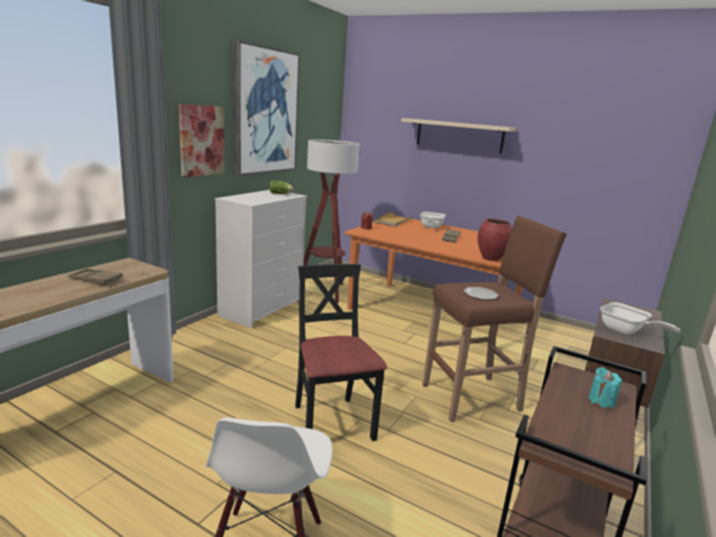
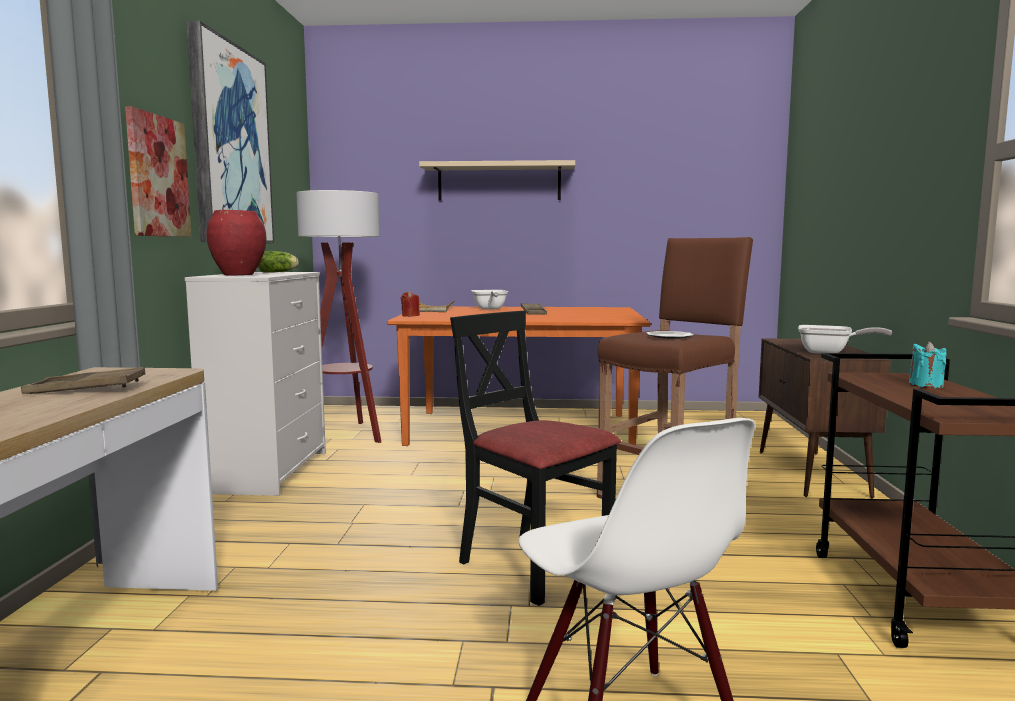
camera: 25 degrees left, 10 degrees down
(490, 258) = (612, 319): red vase -> red vase (238, 275)

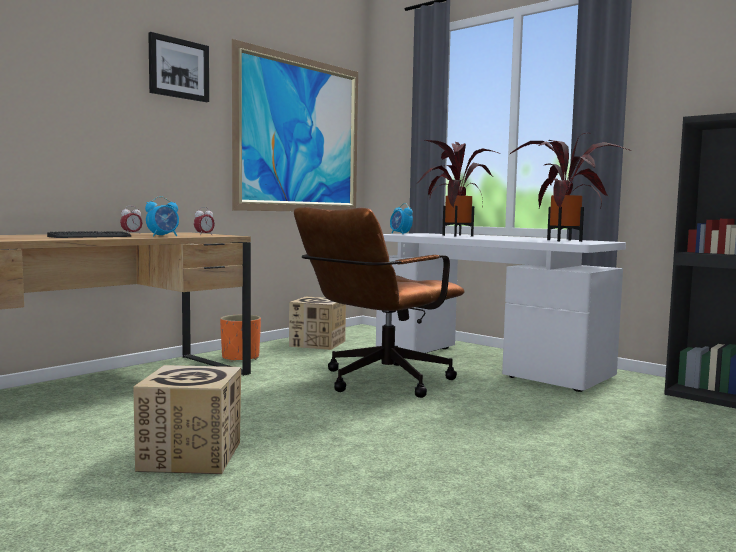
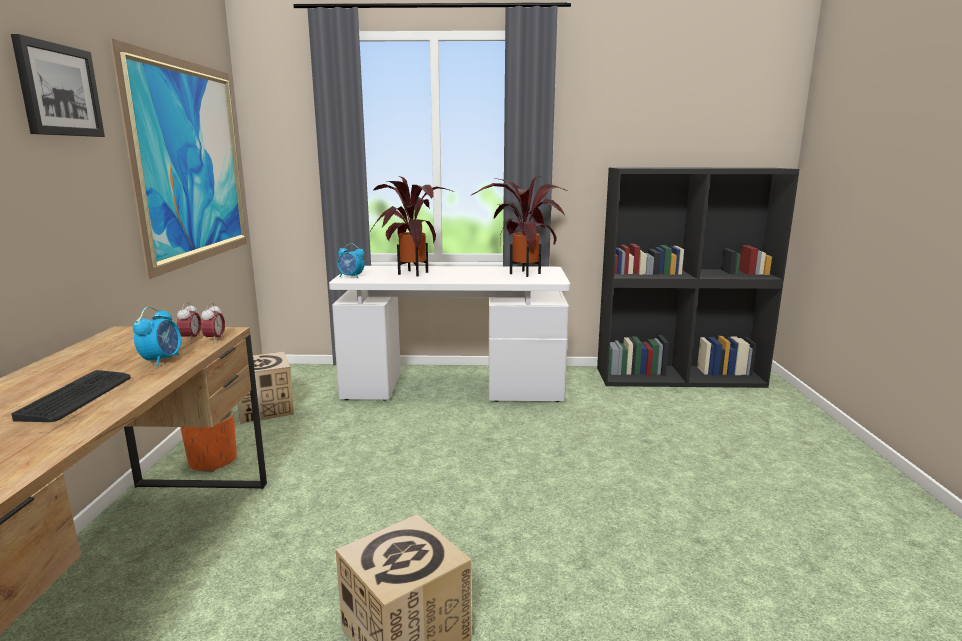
camera: 40 degrees left, 10 degrees up
(131, 234) = (82, 362): alarm clock -> alarm clock (215, 339)
(377, 382) = (408, 447): brown office chair -> none

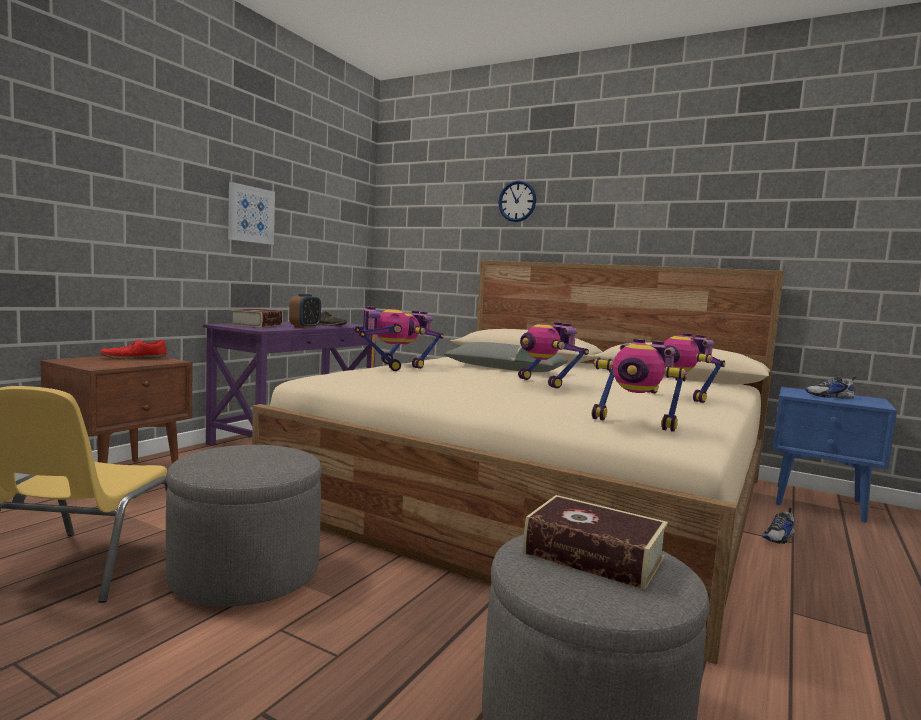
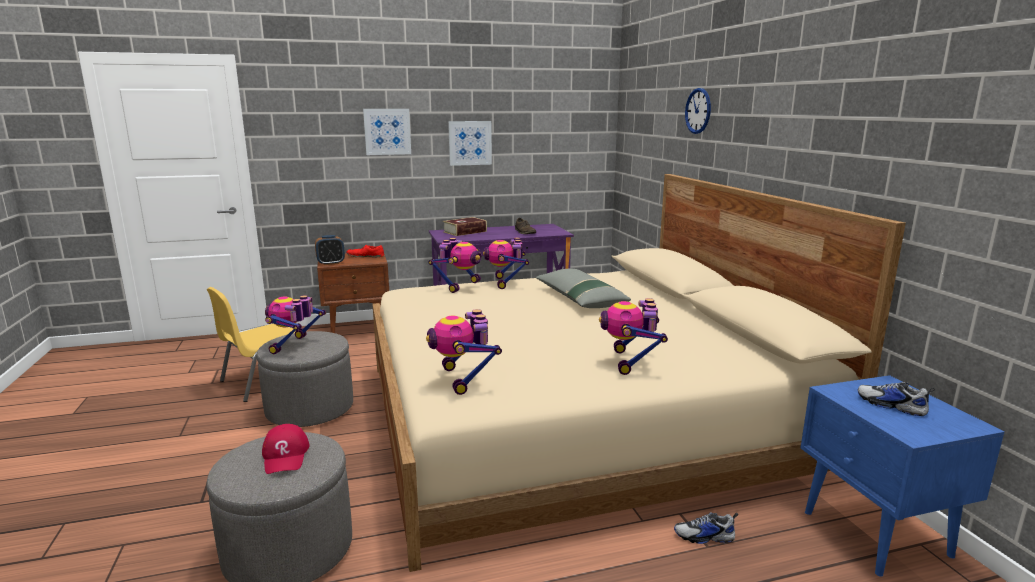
camera: 45 degrees right, 10 degrees up
(155, 180) = (387, 131): none -> picture
(305, 327) = (492, 236): alarm clock -> alarm clock (331, 263)
(545, 383) = (547, 322): toy robot -> toy robot (294, 346)
(593, 555) = (286, 455): book -> red cap

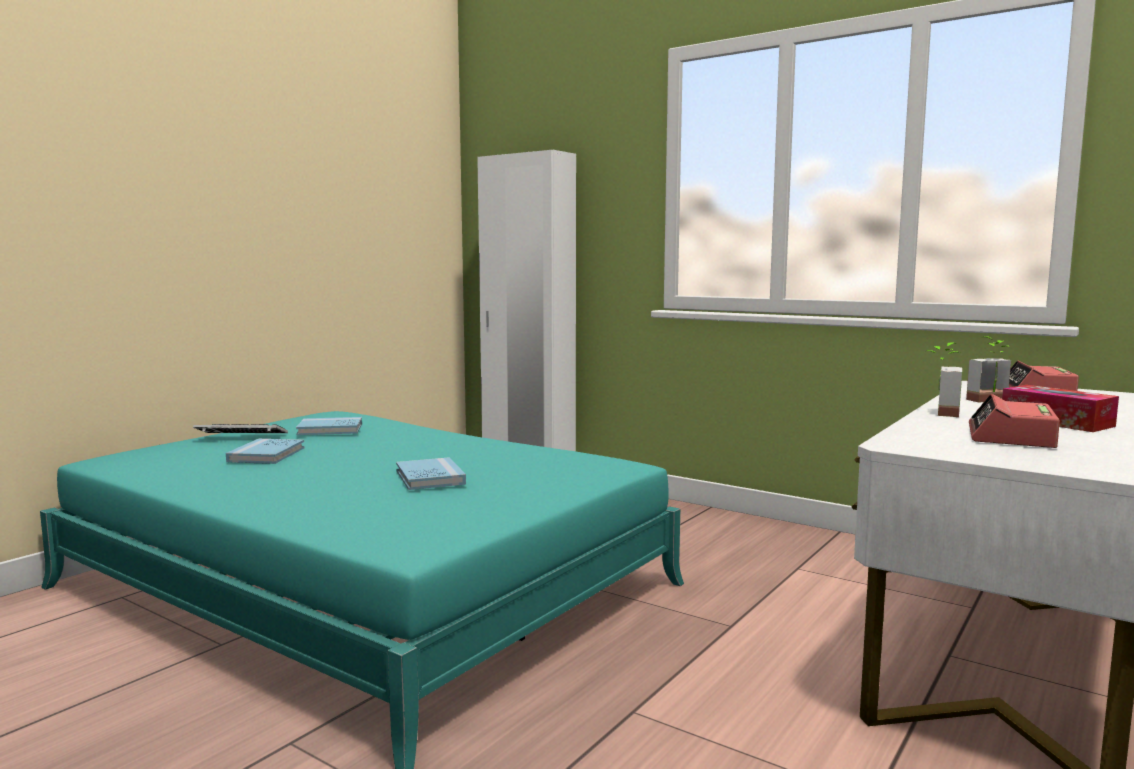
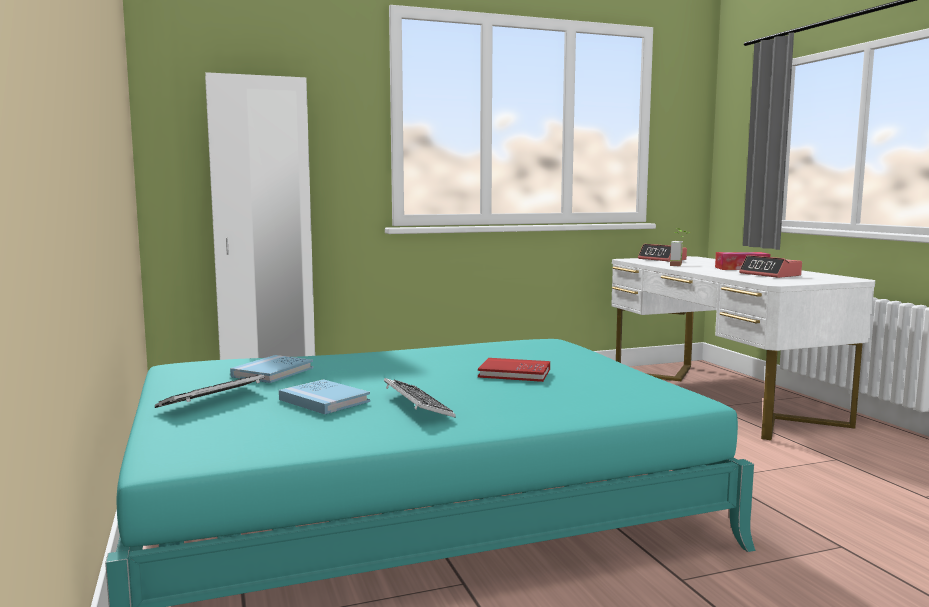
camera: 55 degrees left, 0 degrees up
(271, 474) = (417, 405): none -> keyboard
(430, 477) = (514, 373): blue book -> red book
(939, 412) = (700, 271): potted plant -> none

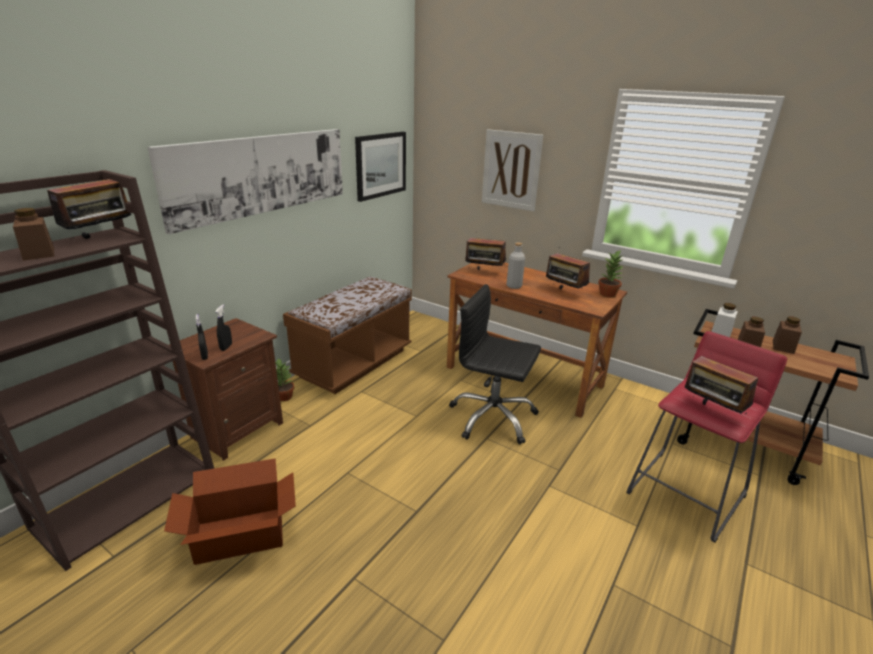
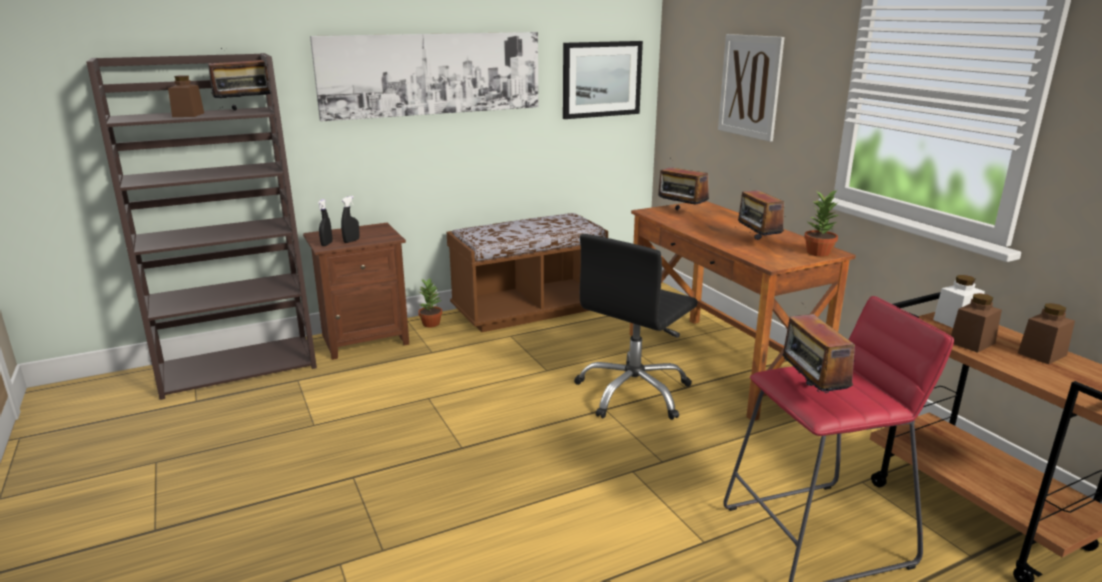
camera: 30 degrees right, 5 degrees down
(241, 535) = (294, 416): cardboard box -> none
(492, 417) = (633, 393): black office chair -> black office chair turned 105 degrees counterclockwise
(514, 286) = (697, 229): grey bottle -> none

**WHAT IS NEEDED:** Your response must restate every record above exactly, with each picture omitted.

**EXERCISE RESPONSE:**
camera: 25 degrees left, 10 degrees down
(490, 258) = (612, 319): red vase -> red vase (238, 275)

camera: 40 degrees left, 10 degrees up
(131, 234) = (82, 362): alarm clock -> alarm clock (215, 339)
(377, 382) = (408, 447): brown office chair -> none

camera: 45 degrees right, 10 degrees up
(155, 180) = (387, 131): none -> picture
(305, 327) = (492, 236): alarm clock -> alarm clock (331, 263)
(545, 383) = (547, 322): toy robot -> toy robot (294, 346)
(593, 555) = (286, 455): book -> red cap

camera: 55 degrees left, 0 degrees up
(271, 474) = (417, 405): none -> keyboard
(430, 477) = (514, 373): blue book -> red book
(939, 412) = (700, 271): potted plant -> none

camera: 30 degrees right, 5 degrees down
(241, 535) = (294, 416): cardboard box -> none
(492, 417) = (633, 393): black office chair -> black office chair turned 105 degrees counterclockwise
(514, 286) = (697, 229): grey bottle -> none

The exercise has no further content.